Deux personnes l’une à côté de l’autre sur un canapé. L’un regarde l’autre, semblant bouleversé. L’autre a les mains qui couvrent son visage en détresse.
» Si tu veux être mon amant,
Tu dois aller avec mes amis,
Fais—le durer pour toujours,
L’amitié ne finit jamais »
– Les Spice Girls, « aspirantes »
J’aurais aimé que quelqu’un me l’ait dit quand j’étais petite: L’amitié est son propre type d’amour spécial – et elle vient avec un genre spécial de chagrin .
Au-delà de la construction de la famille nucléaire – en dehors des normes sociales étroites qui privilégient le mariage hétérosexuel, la romance et les relations de sang au-dessus de tout autre type de parenté – l’amitié peut être tout: blessé, guérissant et tout le reste.
Par exemple, lorsque vous êtes une fugueuse trans suicidaire coupée de sa famille de sang, comme je l’étais auparavant, vos amis sont les personnes qui ramassent vos parties meurtries et cassées dans la rue et les recousent à la main.
Vos amis vous montrent comment riposter, comment gagner de l’argent, où trouver des hormones; ils prennent soin de vous quand vous êtes malade, et ils vous donnent de beaux mots nouveaux pour vous appeler, car tous les noms qu’on vous a donnés depuis l’enfance sont des insultes. Vos amis vous apprennent qui vous êtes, vous donnent de nouveaux rêves sur qui et ce que vous pouvez devenir.
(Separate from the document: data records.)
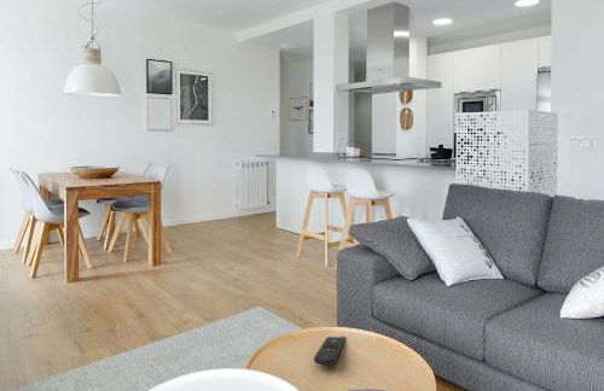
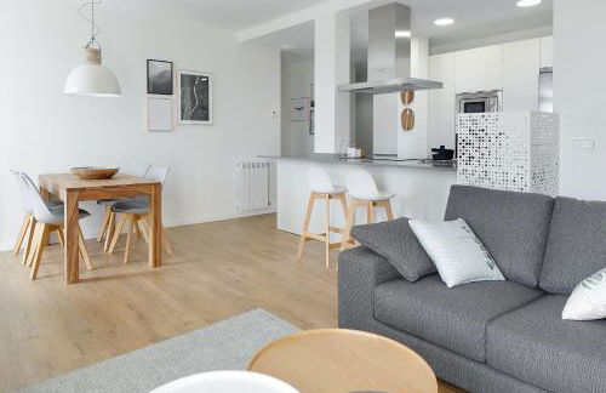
- remote control [313,334,348,367]
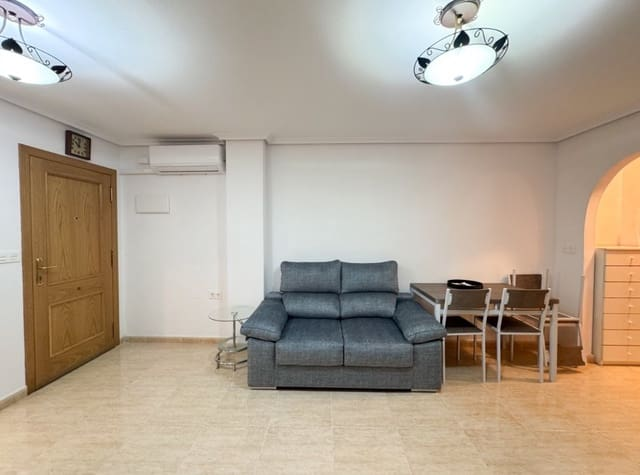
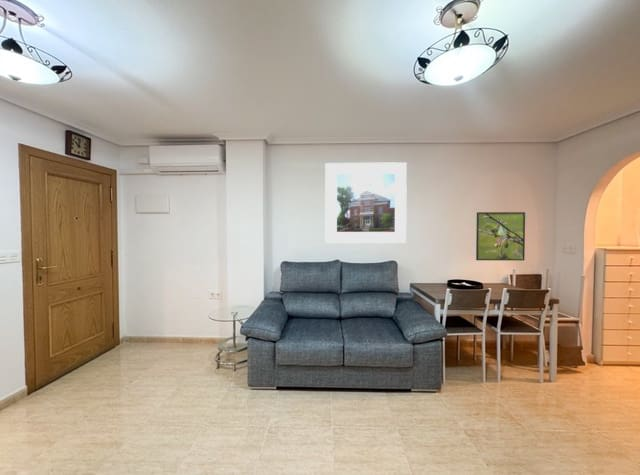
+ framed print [475,211,526,261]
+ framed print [325,161,408,244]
Vos amis sont, parfois littéralement, votre vie.
Et lorsque les amitiés ont un tel pouvoir et une telle importance, elles ont le potentiel non seulement de beauté et de guérison, mais aussi de violence et d’abus.
Personne ne vous le dit quand vous êtes petit.
La société nous donne une carte, aussi imparfaite soit-elle, de la trajectoire de la romance: La plupart des gens ont une certaine idée de ce qui est « santé » et « malsain » dans un partenariat romantique (même si ces idées peuvent être biaisées par des stéréotypes de genre et des tropes hollywoodiens).
Nous avons tendance à donner un certain poids à l’idée que les relations amoureuses et sexuelles peuvent être violentes et abusives – même si on nous apprend à comprendre cela principalement dans un contexte hétérosexuel et monogame.
Mais on nous apprend rarement, voire jamais, à nourrir et à entretenir la santé de nos amitiés. Il n’y a pas de formule socialement acceptée pour commencer ou maintenir une amitié, et encore moins pour en terminer une.
Cela signifie que nous sommes encore moins équipés pour reconnaître – et encore moins pour réagir – la violence ou les abus entre amis lorsqu’ils se produisent.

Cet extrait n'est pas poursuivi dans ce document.